- TASK REQUIREMENTS: Transcribe every entry word for word, but drop the pictures.

Dataset entries:
*** Begin section ***
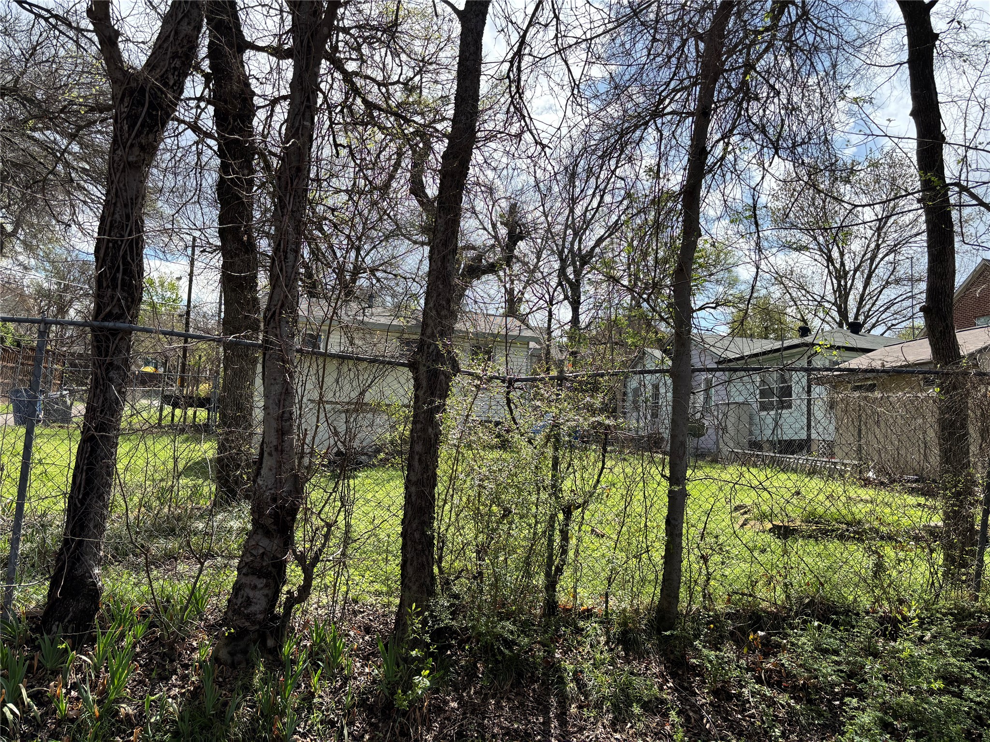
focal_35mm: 26
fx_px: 744
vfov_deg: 53.1
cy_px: 371
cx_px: 495
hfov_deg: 67.3
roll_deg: -2.8
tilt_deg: +8.1
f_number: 1.6
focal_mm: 5.96
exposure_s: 1/2639
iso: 50
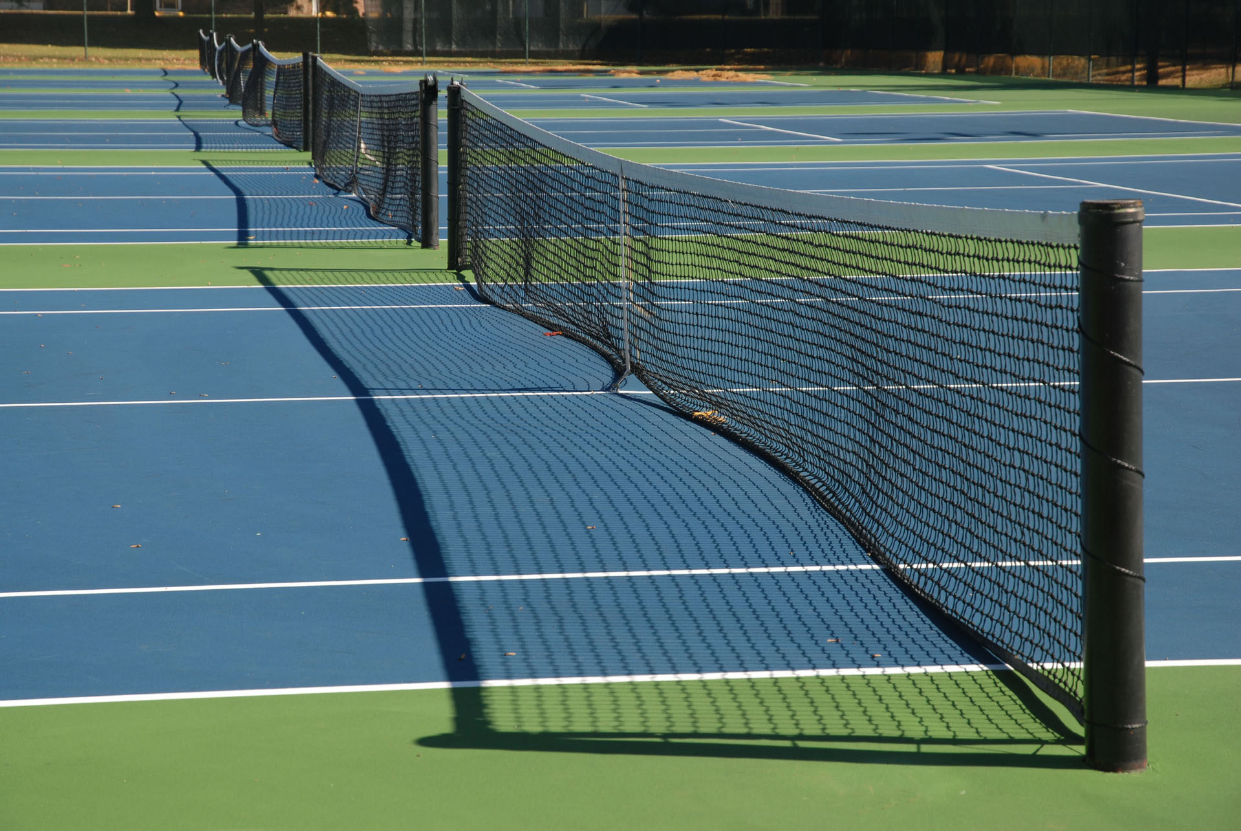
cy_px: 416
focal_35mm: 87
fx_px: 3003
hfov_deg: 23.3
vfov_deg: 15.8
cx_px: 620
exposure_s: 1/180
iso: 100
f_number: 7.1
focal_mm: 58
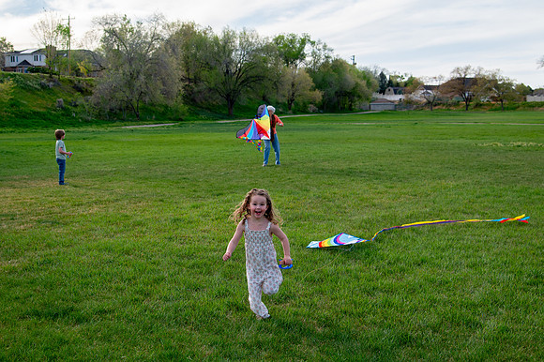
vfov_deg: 26.9
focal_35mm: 50
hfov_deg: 39.6
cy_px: 139
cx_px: 237
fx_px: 754
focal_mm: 38
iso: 200
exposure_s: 1/800
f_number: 5
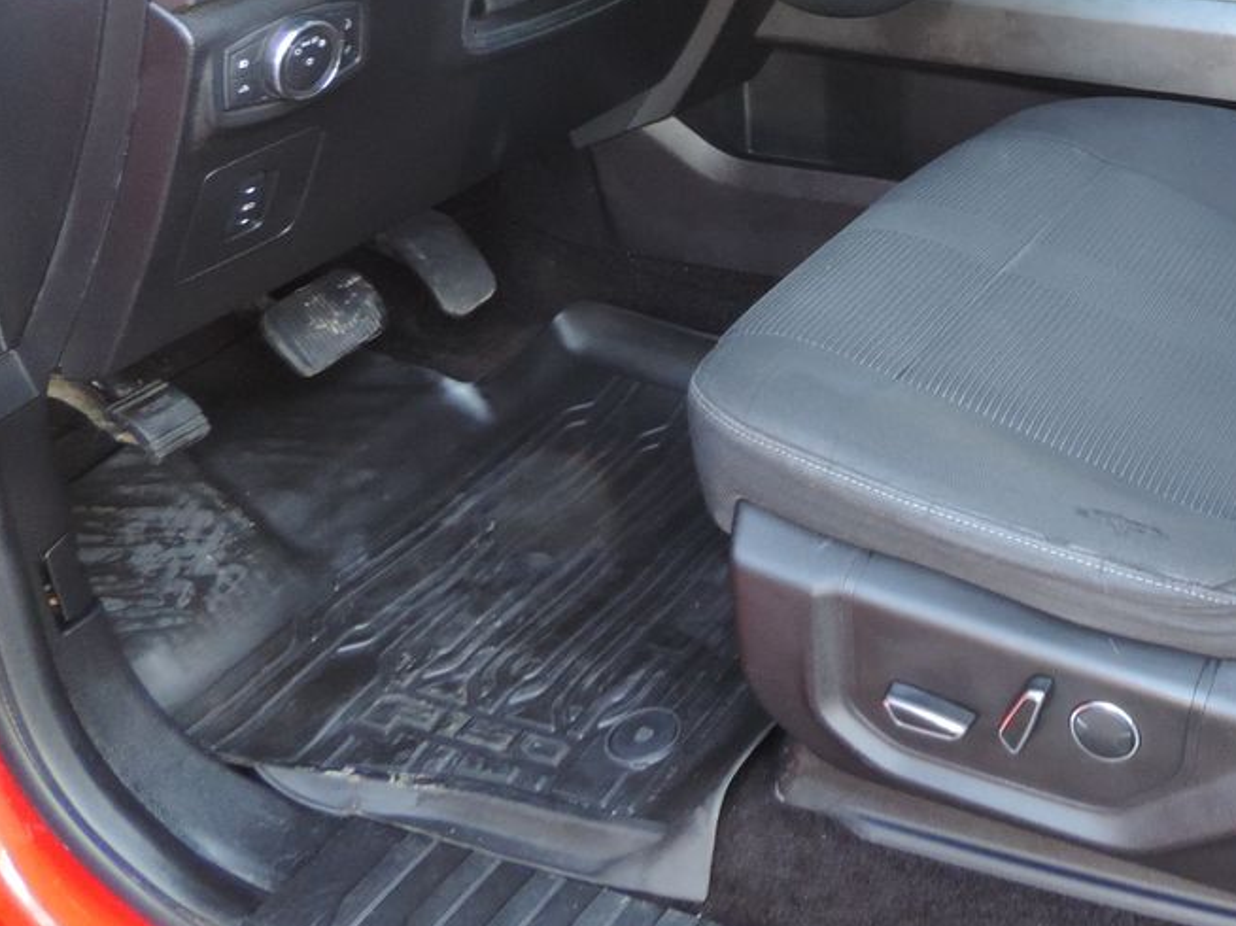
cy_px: 170
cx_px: 1202
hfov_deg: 36.8
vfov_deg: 30.0
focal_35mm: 47
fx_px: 1678
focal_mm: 4.3
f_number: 3
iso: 400
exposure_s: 1/30
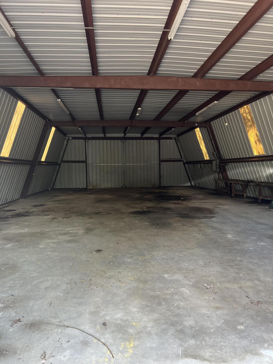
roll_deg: +1.1
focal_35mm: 26
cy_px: 182
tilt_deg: -2.1
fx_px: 273
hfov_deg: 53.1
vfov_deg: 67.3
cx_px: 136
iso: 125
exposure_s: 1/121
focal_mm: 5.7
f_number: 1.5
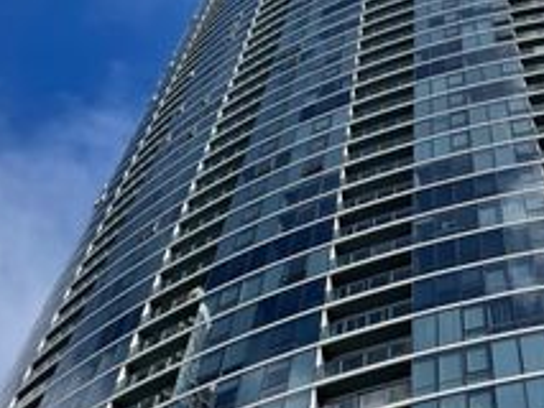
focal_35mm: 61
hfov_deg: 30.8
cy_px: 228
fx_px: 959
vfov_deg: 24.0
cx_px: 447
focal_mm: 4.2
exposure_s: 1/5291
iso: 32
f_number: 1.6
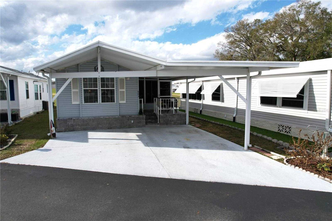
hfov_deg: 78.6
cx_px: 166
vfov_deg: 57.2
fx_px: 203
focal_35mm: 22
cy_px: 110
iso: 150
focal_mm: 8.38
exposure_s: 1/3200
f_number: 2.8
*** End section ***
- TASK ANSWER:
focal_35mm: 26
fx_px: 744
vfov_deg: 53.1
cy_px: 371
cx_px: 495
hfov_deg: 67.3
roll_deg: -2.8
tilt_deg: +8.1
f_number: 1.6
focal_mm: 5.96
exposure_s: 1/2639
iso: 50
cy_px: 416
focal_35mm: 87
fx_px: 3003
hfov_deg: 23.3
vfov_deg: 15.8
cx_px: 620
exposure_s: 1/180
iso: 100
f_number: 7.1
focal_mm: 58
vfov_deg: 26.9
focal_35mm: 50
hfov_deg: 39.6
cy_px: 139
cx_px: 237
fx_px: 754
focal_mm: 38
iso: 200
exposure_s: 1/800
f_number: 5
cy_px: 170
cx_px: 1202
hfov_deg: 36.8
vfov_deg: 30.0
focal_35mm: 47
fx_px: 1678
focal_mm: 4.3
f_number: 3
iso: 400
exposure_s: 1/30
roll_deg: +1.1
focal_35mm: 26
cy_px: 182
tilt_deg: -2.1
fx_px: 273
hfov_deg: 53.1
vfov_deg: 67.3
cx_px: 136
iso: 125
exposure_s: 1/121
focal_mm: 5.7
f_number: 1.5
focal_35mm: 61
hfov_deg: 30.8
cy_px: 228
fx_px: 959
vfov_deg: 24.0
cx_px: 447
focal_mm: 4.2
exposure_s: 1/5291
iso: 32
f_number: 1.6
hfov_deg: 78.6
cx_px: 166
vfov_deg: 57.2
fx_px: 203
focal_35mm: 22
cy_px: 110
iso: 150
focal_mm: 8.38
exposure_s: 1/3200
f_number: 2.8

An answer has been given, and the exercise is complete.